With £600 million to play with, this fund could be a lifeline for many community groups facing uncertain futures. But it’s not immediately apparent where the assurances of social impact will come from. Is the bank predicated on the idea that as long as a return is made on investments, you can assume the social impact is occurring? Without success being measured through other indicators I am not sure that’s necessarily true – especially not for hardest to reach groups.

In international development the pillars of finance are even more varied: Development finance covers any number of methods – from government aid to innovative sources proposed like a Robin Hood Tax on banks. It is not all about giving either: one key source of development finance would simply be to allow developing countries to collect the tax revenue they are due. No profit or return is expected with such forms of finance – and rightly so. Oxfam’s constant experience is that predictable, regular and un-tied finance allows for long term investment to pay health worker salaries or allow for basic services to be free at the point of use.

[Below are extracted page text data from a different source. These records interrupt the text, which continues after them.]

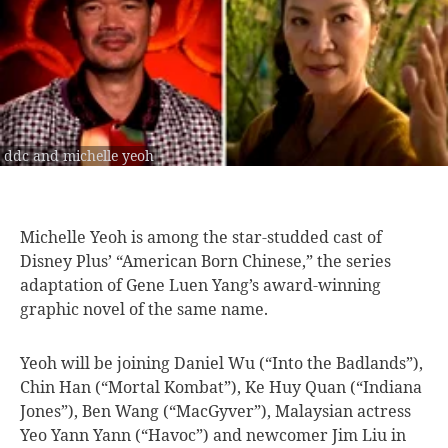
ddc and michelle yeoh
Michelle Yeoh is
among the star-studded cast of
Disney Plus’ “American Born Chinese,” the series
adaptation of Gene Luen Yang’s award-winning
graphic novel of the same name.
Yeoh will be joining Daniel Wu (“Into the Badlands”),
Chin Han (“Mortal Kombat”), Ke Huy Quan (“Indiana
Jones”), Ben Wang (“MacGyver”), Malaysian actress
Yeo Yann Yann (“Havoc”) and newcomer Jim Liu in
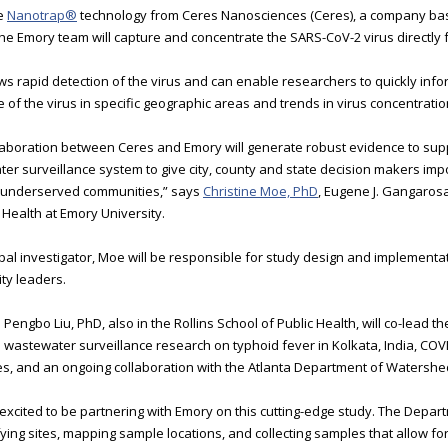
he
Nanotrap®
technology from Ceres Nanosciences (Ceres), a company base
 the Emory team will capture and concentrate the SARS-CoV-2 virus directly
ows rapid detection of the virus and can enable researchers to quickly info
 of the virus in specific geographic areas and trends in virus concentratio
laboration between Ceres and Emory will generate robust evidence to sup
er surveillance system to give city, county and state decision makers imp
 underserved communities,” says
Christine Moe, PhD
, Eugene J. Gangarosa
c Health at Emory University.
ipal investigator, Moe will be responsible for study design and implement
y leaders.
engbo Liu, PhD, also in the Rollins School of Public Health, will co-lead th
 wastewater surveillance research on typhoid fever in Kolkata, India, COV
, and an ongoing collaboration with the Atlanta Department of Waters
excited to be partnering with Emory on this cutting-edge study. The Dep
ifying sites, mapping sample locations, and collecting samples that allow fo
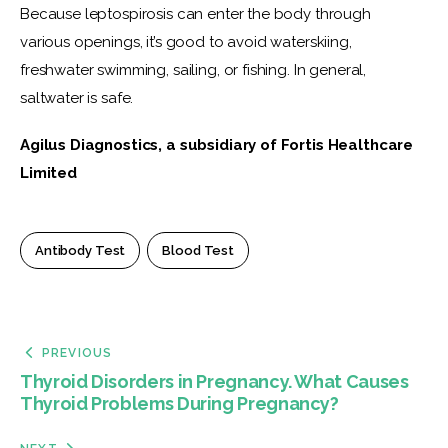
Because leptospirosis can enter the body through 
various openings, it’s good to avoid waterskiing, 
freshwater swimming, sailing, or fishing. In general, 
saltwater is safe.
Agilus Diagnostics, a subsidiary of Fortis Healthcare 
Limited
Antibody Test
Blood Test
PREVIOUS
Thyroid Disorders in Pregnancy. What Causes
Thyroid Problems During Pregnancy?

Having a healthy educated workforce will itself contribute to growth – but of course Private finance and investment has a role to play in development too. Foreign Direct Investment (FDI) can be instrumental in aiding developing economies, and at the other end of the scale microfinance has had many successes. Profit does not equal poverty alleviation however – unless a pro-poor mandate sits alongside an institution’s bottom line. This is the area where DfID’s private sector lending arm the CDC was beginning to lose its way, and was rightly remonstrated by the Development Select Committee – leading to DfID promises of reform to ensure its investments will target poverty reduction.

But whilst FDI and micro-finance can help both large and cottage industries there is very little targeting the SME sector in between. Financing this “missing middle” would be instrumental in creating more equal growth, empowering women and also, particularly in the agricultural sector, contributing to food security.

It was in recognition of this that Oxfam set up the Enterprise Development Programme. It targets rural enterprises with $10,000 – $200,000 turnover, requiring investment (both loans and grants) for equipment or working capital. Typical examples – which often focus very much on the empowerment of women – include a mushroom producing and marketing company in Rwanda where the aim is to reach up to 900 women.

But if you want to attract bigger sums then offering a return on investment can be instrumental. Even more ambitiously, Oxfam has recently partnered with Symbiotics to pilot the Small Enterprise Impact Investment Fund (SEIIF), offering institutional investors the opportunity to achieve positive social change through investing, via Small Enterprise Financing Intermediaries in SMEs in the developing world. Similar in fact to Big Society Capital but a completely innovative model in development, a crucial attribute of this fund is that success will not simply be measured though returns. Oxfam’s role is to advise on the poverty focus of the fund’s activities. A large amount of work has gone into developing impact metrics which will give a rich narrative to describe the social impact of what is achieved – and in time contribute to a new impact investing industry standard.

So yes, it’s possible to achieve social impact or development and expect a return. But the links are not automatic. They can be outright contradictory when dealing with essential services such as healthcare, education and water. And if enterprise is to be pro-poor, measuring returns has to be accompanied by effective measurement of social impact.

Katy Wright is Oxfam’s UK Advocacy and Parliamentary Officer.